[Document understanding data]
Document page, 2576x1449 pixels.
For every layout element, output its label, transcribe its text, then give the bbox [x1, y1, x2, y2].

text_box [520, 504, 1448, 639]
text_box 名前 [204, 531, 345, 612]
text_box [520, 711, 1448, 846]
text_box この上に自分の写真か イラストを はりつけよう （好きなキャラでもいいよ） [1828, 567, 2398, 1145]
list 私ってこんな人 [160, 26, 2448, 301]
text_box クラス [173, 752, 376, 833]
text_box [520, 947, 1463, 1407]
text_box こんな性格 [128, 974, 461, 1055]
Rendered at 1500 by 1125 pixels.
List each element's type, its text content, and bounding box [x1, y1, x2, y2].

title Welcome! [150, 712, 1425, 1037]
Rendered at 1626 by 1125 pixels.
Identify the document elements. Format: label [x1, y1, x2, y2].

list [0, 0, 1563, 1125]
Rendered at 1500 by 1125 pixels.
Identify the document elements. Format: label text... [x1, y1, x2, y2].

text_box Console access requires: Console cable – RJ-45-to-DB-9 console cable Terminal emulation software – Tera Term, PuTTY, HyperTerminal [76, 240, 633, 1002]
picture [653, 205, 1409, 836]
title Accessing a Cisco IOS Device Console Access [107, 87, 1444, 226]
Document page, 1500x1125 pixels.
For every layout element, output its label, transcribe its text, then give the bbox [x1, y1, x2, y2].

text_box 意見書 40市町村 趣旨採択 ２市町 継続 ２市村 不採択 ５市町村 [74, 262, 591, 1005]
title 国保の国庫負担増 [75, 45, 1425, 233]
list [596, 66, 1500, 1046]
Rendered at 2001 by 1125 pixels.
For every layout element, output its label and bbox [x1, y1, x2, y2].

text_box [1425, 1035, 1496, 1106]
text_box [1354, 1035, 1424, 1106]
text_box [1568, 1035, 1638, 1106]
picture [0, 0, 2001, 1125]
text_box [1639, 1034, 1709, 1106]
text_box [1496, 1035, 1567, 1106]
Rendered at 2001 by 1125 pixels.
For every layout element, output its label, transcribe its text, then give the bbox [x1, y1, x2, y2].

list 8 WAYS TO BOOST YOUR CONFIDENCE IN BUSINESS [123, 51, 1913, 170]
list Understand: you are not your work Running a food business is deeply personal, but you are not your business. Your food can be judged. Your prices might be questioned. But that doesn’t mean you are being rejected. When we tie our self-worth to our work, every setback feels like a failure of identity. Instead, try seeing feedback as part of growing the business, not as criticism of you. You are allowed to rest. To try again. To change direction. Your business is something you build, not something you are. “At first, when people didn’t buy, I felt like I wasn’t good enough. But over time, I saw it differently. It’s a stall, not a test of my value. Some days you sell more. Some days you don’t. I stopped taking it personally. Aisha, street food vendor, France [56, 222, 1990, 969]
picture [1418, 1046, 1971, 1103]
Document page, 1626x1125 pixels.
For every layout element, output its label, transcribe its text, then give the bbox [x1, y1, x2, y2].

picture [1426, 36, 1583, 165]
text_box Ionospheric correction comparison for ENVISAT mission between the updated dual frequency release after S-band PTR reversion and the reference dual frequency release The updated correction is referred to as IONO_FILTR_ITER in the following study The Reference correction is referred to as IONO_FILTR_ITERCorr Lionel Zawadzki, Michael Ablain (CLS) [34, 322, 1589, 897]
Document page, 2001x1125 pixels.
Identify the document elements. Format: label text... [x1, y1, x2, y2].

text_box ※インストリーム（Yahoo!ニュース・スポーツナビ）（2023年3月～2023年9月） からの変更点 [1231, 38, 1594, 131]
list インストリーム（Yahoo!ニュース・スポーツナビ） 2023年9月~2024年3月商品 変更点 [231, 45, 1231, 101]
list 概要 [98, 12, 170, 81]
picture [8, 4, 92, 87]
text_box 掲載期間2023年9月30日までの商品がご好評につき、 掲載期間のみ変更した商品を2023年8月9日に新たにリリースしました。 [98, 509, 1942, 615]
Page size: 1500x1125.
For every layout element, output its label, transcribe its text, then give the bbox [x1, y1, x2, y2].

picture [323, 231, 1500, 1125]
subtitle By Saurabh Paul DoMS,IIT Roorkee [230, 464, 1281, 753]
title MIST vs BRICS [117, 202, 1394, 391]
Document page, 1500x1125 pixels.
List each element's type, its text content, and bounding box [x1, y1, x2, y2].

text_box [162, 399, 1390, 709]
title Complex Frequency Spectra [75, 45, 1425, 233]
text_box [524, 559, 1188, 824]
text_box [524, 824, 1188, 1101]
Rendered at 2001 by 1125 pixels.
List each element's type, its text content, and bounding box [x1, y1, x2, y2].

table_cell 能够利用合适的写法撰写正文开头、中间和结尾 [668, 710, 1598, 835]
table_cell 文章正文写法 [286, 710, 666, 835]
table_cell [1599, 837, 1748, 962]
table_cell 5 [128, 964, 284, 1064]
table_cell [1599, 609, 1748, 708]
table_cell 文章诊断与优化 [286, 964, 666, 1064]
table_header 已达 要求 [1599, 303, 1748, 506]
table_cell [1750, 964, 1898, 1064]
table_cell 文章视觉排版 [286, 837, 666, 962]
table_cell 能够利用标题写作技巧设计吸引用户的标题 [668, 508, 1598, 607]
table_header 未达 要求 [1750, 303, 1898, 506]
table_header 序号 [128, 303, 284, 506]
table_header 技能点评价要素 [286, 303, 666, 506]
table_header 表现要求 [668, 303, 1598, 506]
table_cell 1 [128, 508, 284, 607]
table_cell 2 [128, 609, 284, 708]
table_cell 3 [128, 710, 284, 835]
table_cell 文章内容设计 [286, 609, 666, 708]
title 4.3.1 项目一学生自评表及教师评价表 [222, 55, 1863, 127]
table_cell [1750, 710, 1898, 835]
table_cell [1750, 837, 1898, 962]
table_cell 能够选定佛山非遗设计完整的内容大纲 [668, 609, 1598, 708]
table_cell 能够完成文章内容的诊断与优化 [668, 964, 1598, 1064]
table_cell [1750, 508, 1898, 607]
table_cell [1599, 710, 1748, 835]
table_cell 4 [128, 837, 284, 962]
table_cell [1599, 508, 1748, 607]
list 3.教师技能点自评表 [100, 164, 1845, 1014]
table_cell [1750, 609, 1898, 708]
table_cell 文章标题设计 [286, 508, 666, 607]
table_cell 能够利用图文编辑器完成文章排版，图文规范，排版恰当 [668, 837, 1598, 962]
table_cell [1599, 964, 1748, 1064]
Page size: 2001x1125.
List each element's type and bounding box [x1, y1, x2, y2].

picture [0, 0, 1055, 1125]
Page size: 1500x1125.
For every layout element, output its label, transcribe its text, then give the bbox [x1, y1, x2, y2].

PROMPT - Extract all of the data above without altering anything.

SOLUTION FOR THIS TASK -
Document page, 2576x1449 pixels.
For every layout element, output its label, transcribe its text, then give the bbox [x1, y1, x2, y2].

text_box [520, 504, 1448, 639]
text_box 名前 [204, 531, 345, 612]
text_box [520, 711, 1448, 846]
text_box この上に自分の写真か イラストを はりつけよう （好きなキャラでもいいよ） [1828, 567, 2398, 1145]
list 私ってこんな人 [160, 26, 2448, 301]
text_box クラス [173, 752, 376, 833]
text_box [520, 947, 1463, 1407]
text_box こんな性格 [128, 974, 461, 1055]
Rendered at 1500 by 1125 pixels.
List each element's type, its text content, and bounding box [x1, y1, x2, y2].

title Welcome! [150, 712, 1425, 1037]
Rendered at 1626 by 1125 pixels.
Identify the document elements. Format: label [x1, y1, x2, y2].

list [0, 0, 1563, 1125]
Rendered at 1500 by 1125 pixels.
Identify the document elements. Format: label text... [x1, y1, x2, y2].

text_box Console access requires: Console cable – RJ-45-to-DB-9 console cable Terminal emulation software – Tera Term, PuTTY, HyperTerminal [76, 240, 633, 1002]
picture [653, 205, 1409, 836]
title Accessing a Cisco IOS Device Console Access [107, 87, 1444, 226]
Document page, 1500x1125 pixels.
For every layout element, output its label, transcribe its text, then give the bbox [x1, y1, x2, y2].

text_box 意見書 40市町村 趣旨採択 ２市町 継続 ２市村 不採択 ５市町村 [74, 262, 591, 1005]
title 国保の国庫負担増 [75, 45, 1425, 233]
list [596, 66, 1500, 1046]
Rendered at 2001 by 1125 pixels.
For every layout element, output its label and bbox [x1, y1, x2, y2].

text_box [1425, 1035, 1496, 1106]
text_box [1354, 1035, 1424, 1106]
text_box [1568, 1035, 1638, 1106]
picture [0, 0, 2001, 1125]
text_box [1639, 1034, 1709, 1106]
text_box [1496, 1035, 1567, 1106]
Rendered at 2001 by 1125 pixels.
For every layout element, output its label, transcribe its text, then give the bbox [x1, y1, x2, y2].

list 8 WAYS TO BOOST YOUR CONFIDENCE IN BUSINESS [123, 51, 1913, 170]
list Understand: you are not your work Running a food business is deeply personal, but you are not your business. Your food can be judged. Your prices might be questioned. But that doesn’t mean you are being rejected. When we tie our self-worth to our work, every setback feels like a failure of identity. Instead, try seeing feedback as part of growing the business, not as criticism of you. You are allowed to rest. To try again. To change direction. Your business is something you build, not something you are. “At first, when people didn’t buy, I felt like I wasn’t good enough. But over time, I saw it differently. It’s a stall, not a test of my value. Some days you sell more. Some days you don’t. I stopped taking it personally. Aisha, street food vendor, France [56, 222, 1990, 969]
picture [1418, 1046, 1971, 1103]
Document page, 1626x1125 pixels.
For every layout element, output its label, transcribe its text, then give the bbox [x1, y1, x2, y2].

picture [1426, 36, 1583, 165]
text_box Ionospheric correction comparison for ENVISAT mission between the updated dual frequency release after S-band PTR reversion and the reference dual frequency release The updated correction is referred to as IONO_FILTR_ITER in the following study The Reference correction is referred to as IONO_FILTR_ITERCorr Lionel Zawadzki, Michael Ablain (CLS) [34, 322, 1589, 897]
Document page, 2001x1125 pixels.
Identify the document elements. Format: label text... [x1, y1, x2, y2].

text_box ※インストリーム（Yahoo!ニュース・スポーツナビ）（2023年3月～2023年9月） からの変更点 [1231, 38, 1594, 131]
list インストリーム（Yahoo!ニュース・スポーツナビ） 2023年9月~2024年3月商品 変更点 [231, 45, 1231, 101]
list 概要 [98, 12, 170, 81]
picture [8, 4, 92, 87]
text_box 掲載期間2023年9月30日までの商品がご好評につき、 掲載期間のみ変更した商品を2023年8月9日に新たにリリースしました。 [98, 509, 1942, 615]
Page size: 1500x1125.
For every layout element, output its label, transcribe its text, then give the bbox [x1, y1, x2, y2].

picture [323, 231, 1500, 1125]
subtitle By Saurabh Paul DoMS,IIT Roorkee [230, 464, 1281, 753]
title MIST vs BRICS [117, 202, 1394, 391]
Document page, 1500x1125 pixels.
List each element's type, its text content, and bounding box [x1, y1, x2, y2].

text_box [162, 399, 1390, 709]
title Complex Frequency Spectra [75, 45, 1425, 233]
text_box [524, 559, 1188, 824]
text_box [524, 824, 1188, 1101]
Rendered at 2001 by 1125 pixels.
List each element's type, its text content, and bounding box [x1, y1, x2, y2].

table_cell 能够利用合适的写法撰写正文开头、中间和结尾 [668, 710, 1598, 835]
table_cell 文章正文写法 [286, 710, 666, 835]
table_cell [1599, 837, 1748, 962]
table_cell 5 [128, 964, 284, 1064]
table_cell [1599, 609, 1748, 708]
table_cell 文章诊断与优化 [286, 964, 666, 1064]
table_header 已达 要求 [1599, 303, 1748, 506]
table_cell [1750, 964, 1898, 1064]
table_cell 文章视觉排版 [286, 837, 666, 962]
table_cell 能够利用标题写作技巧设计吸引用户的标题 [668, 508, 1598, 607]
table_header 未达 要求 [1750, 303, 1898, 506]
table_header 序号 [128, 303, 284, 506]
table_header 技能点评价要素 [286, 303, 666, 506]
table_header 表现要求 [668, 303, 1598, 506]
table_cell 1 [128, 508, 284, 607]
table_cell 2 [128, 609, 284, 708]
table_cell 3 [128, 710, 284, 835]
table_cell 文章内容设计 [286, 609, 666, 708]
title 4.3.1 项目一学生自评表及教师评价表 [222, 55, 1863, 127]
table_cell [1750, 710, 1898, 835]
table_cell [1750, 837, 1898, 962]
table_cell 能够选定佛山非遗设计完整的内容大纲 [668, 609, 1598, 708]
table_cell 能够完成文章内容的诊断与优化 [668, 964, 1598, 1064]
table_cell [1750, 508, 1898, 607]
table_cell [1599, 710, 1748, 835]
table_cell 4 [128, 837, 284, 962]
table_cell [1599, 508, 1748, 607]
list 3.教师技能点自评表 [100, 164, 1845, 1014]
table_cell [1750, 609, 1898, 708]
table_cell 文章标题设计 [286, 508, 666, 607]
table_cell 能够利用图文编辑器完成文章排版，图文规范，排版恰当 [668, 837, 1598, 962]
table_cell [1599, 964, 1748, 1064]
Page size: 2001x1125.
List each element's type and bounding box [x1, y1, x2, y2].

picture [0, 0, 1055, 1125]
Page size: 1500x1125.
For every layout element, output its label, transcribe its text, then give the bbox [x1, y1, x2, y2].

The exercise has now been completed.